What is there to conclude from all this? This interconnectedness which embraces the media, human beings, culture and plural identities, this patchwork which is becoming the lot of everyone, is projecting a many-hued world of mixtures that could not be more colourful. I have called this world the zone of hybridization, that is to say the in-between zone, the peripheries, where all levels of conscience concertina down and slot into one another. Because here, the fractured historical perspectives overlap to create a universe whose coherence owes as much to the structuring power of the imagination as to the disconcerting divides of reality. If the literature of the in-between zone limited itself in the past to a certain form of literary experiment, with globalization and the many forms of cross-fertilization which are resulting from it, this state of affairs is becoming a universal phenomenon and hence the destiny of contemporary man. Moreover, the monumental creations of peripheral literature bear witness to this fact – by this I mean Anglo-Indian, Latin-American, Afro-American literature, etc. It seems to me that the coming decades will see the successful exploitation of this in-between zone, where all levels of significance meet, from the oldest to the newest. This will require the ability to extrapolate them, to keep one’s distance in relation to them, to wittingly give oneself over to the game of reflecting mirrors, to construct bridges over their crevasses, to somehow negotiate their coexistence by putting their enormous potential to good use. In the future this will perhaps allow us to reintegrate all of the sedimentations of the past which, because of the accelerated fracturing of knowledge, are no longer able to communicate with one another and confine themselves to the stifling limits of a particular discipline. This will also allow us to discover the relationship of dialogue that connects them, to emphasize the value of the ‘horizon of mixed influences’. This, in a few words, is the colossal task that falls to future generations, who are condemned to live in a multicultural world where fusion and cross-fertilization have almost become the natural mode of existence. I notice with pleasure, moreover, that the new ‘peripheral’ novel is, with rare daring, exploiting the imaginary landscape of this very same cross-fertilization.

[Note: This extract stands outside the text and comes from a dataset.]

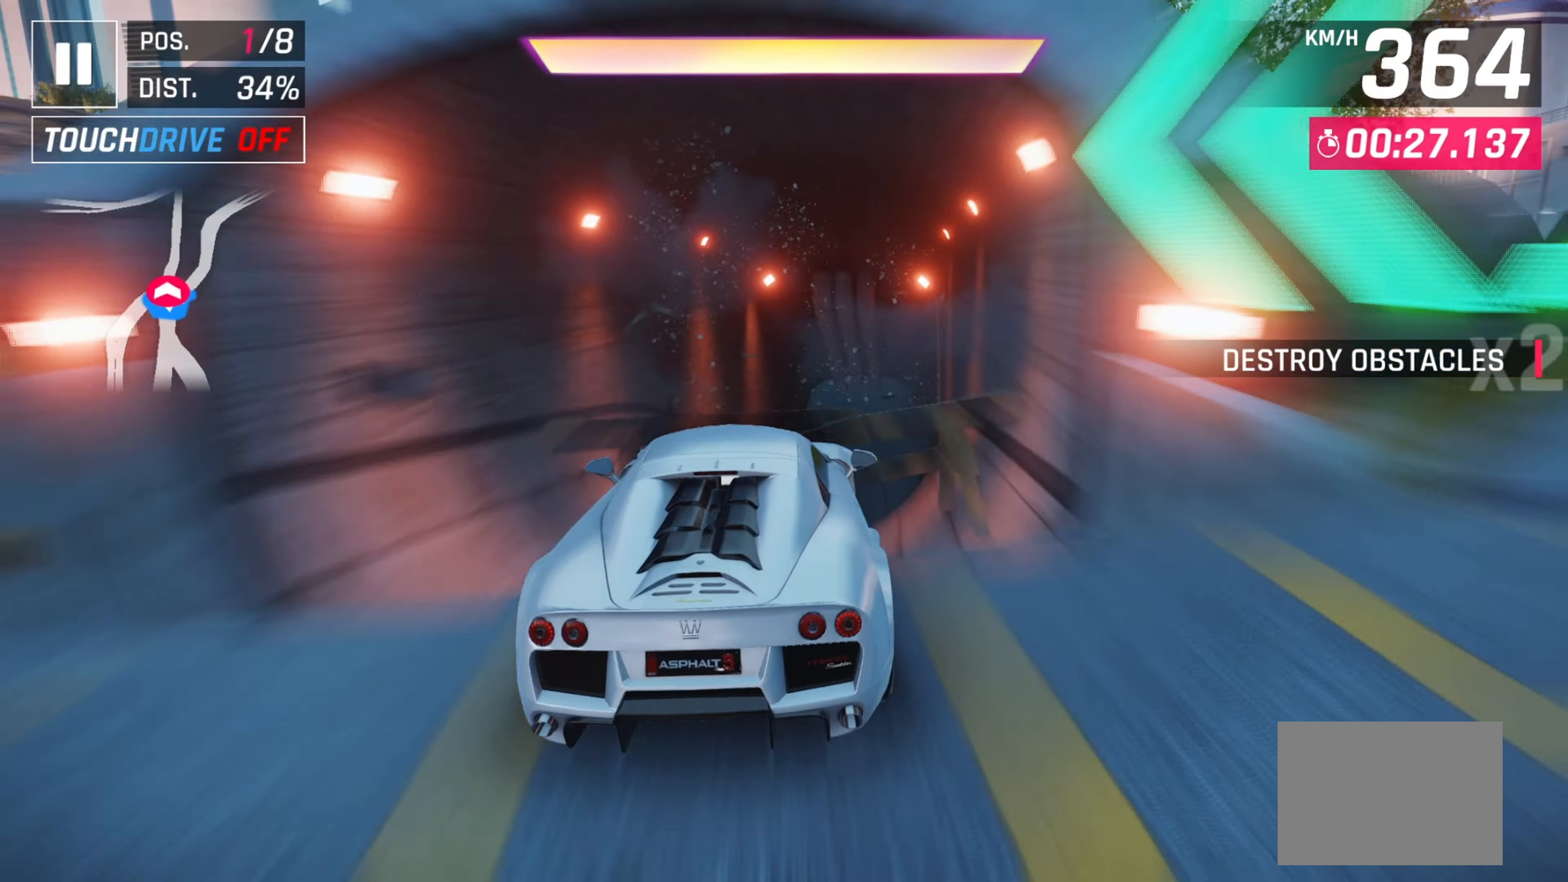
{"keys": [], "events": [[17, "right", "down"], [100, "space", "up"], [167, "right", "up"], [183, "space", "down"], [283, "right", "down"], [300, "space", "up"], [500, "right", "up"]]}
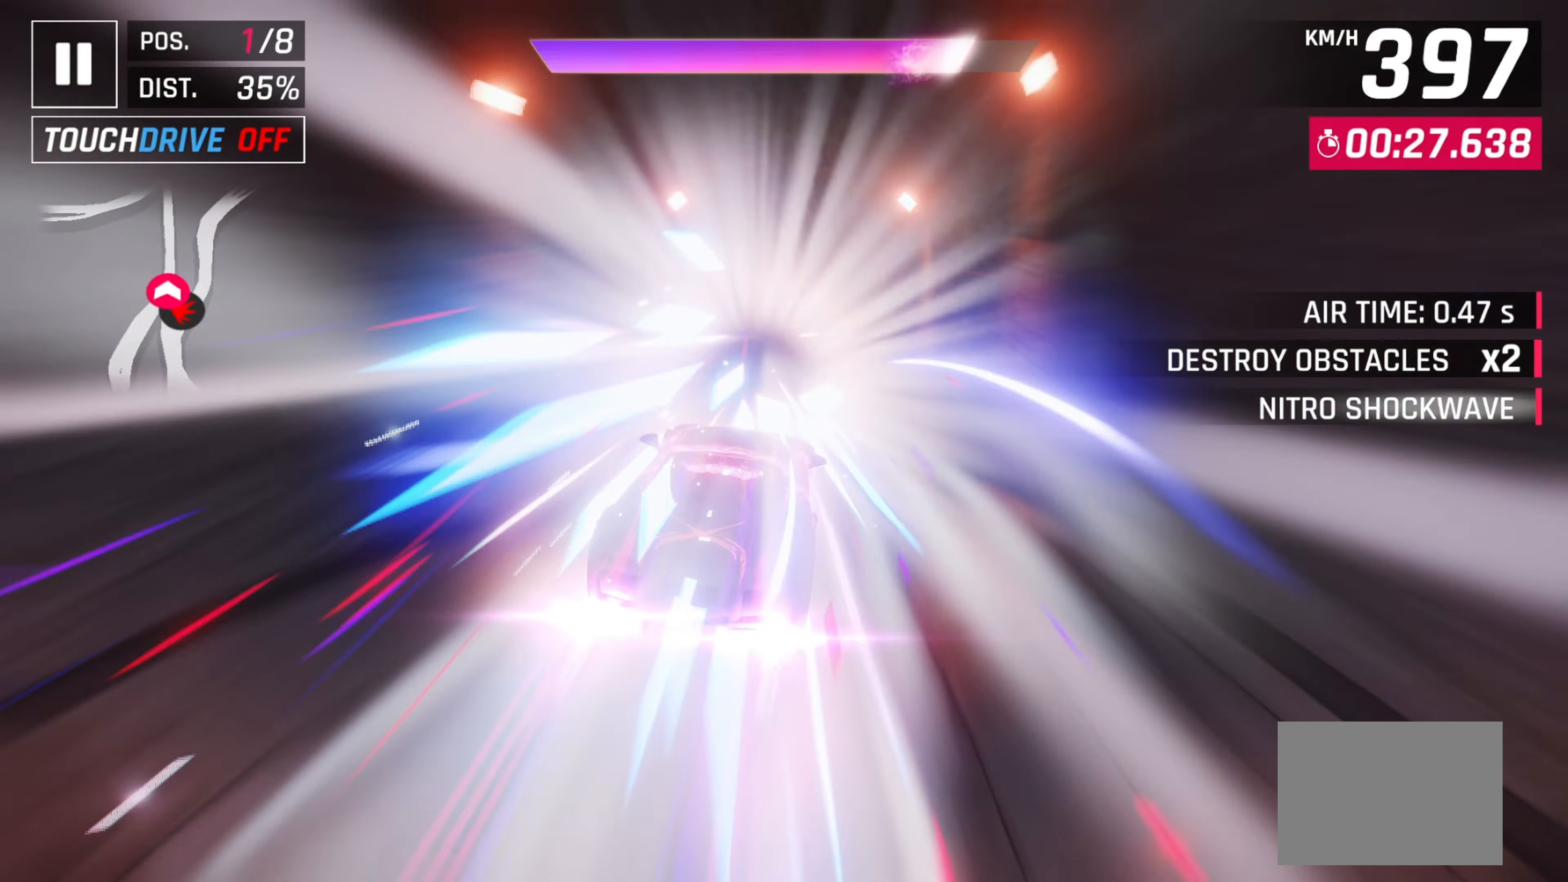
{"keys": [], "events": [[317, "left", "down"], [433, "left", "up"]]}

The interest in hybrids in the domain of fiction arises from the fact that, here, the in-between zone and the mutant forms that derive from it have become a universe unto themselves, a realm of new creation, where cross-fertilization is the product of an unprecedented exploration of the world of the imagination. Incidentally, the people that experience this and write these novels are themselves hybrid creatures: they have one foot in the prehistory of their own cultures and the other in the metamorphosis of the future. To conclude, I would like to cite what the great German critic Robert Curtius said about the universal genius of Goethe. In the poet’s vision, we find

Ionic hylozoism, Plato’s world soul, Aristotle’s entelechy, Spinoza’s natura naturans and natura naturata, the Liebnizian doctrine of monads and the philosophy of Schelling. But all of these very disparate elements are linked together by the idea of metamorphosis. This is Goethe’s central idea and it is this which makes him part of the continuity of the philosophia perennis, as well as, moreover, part of the ancient mysteries of Christian revelation.

The double metamorphosis that Faust undergoes – by this I mean his rejuvenation and transfiguration – is perhaps also the fate of the generations to come.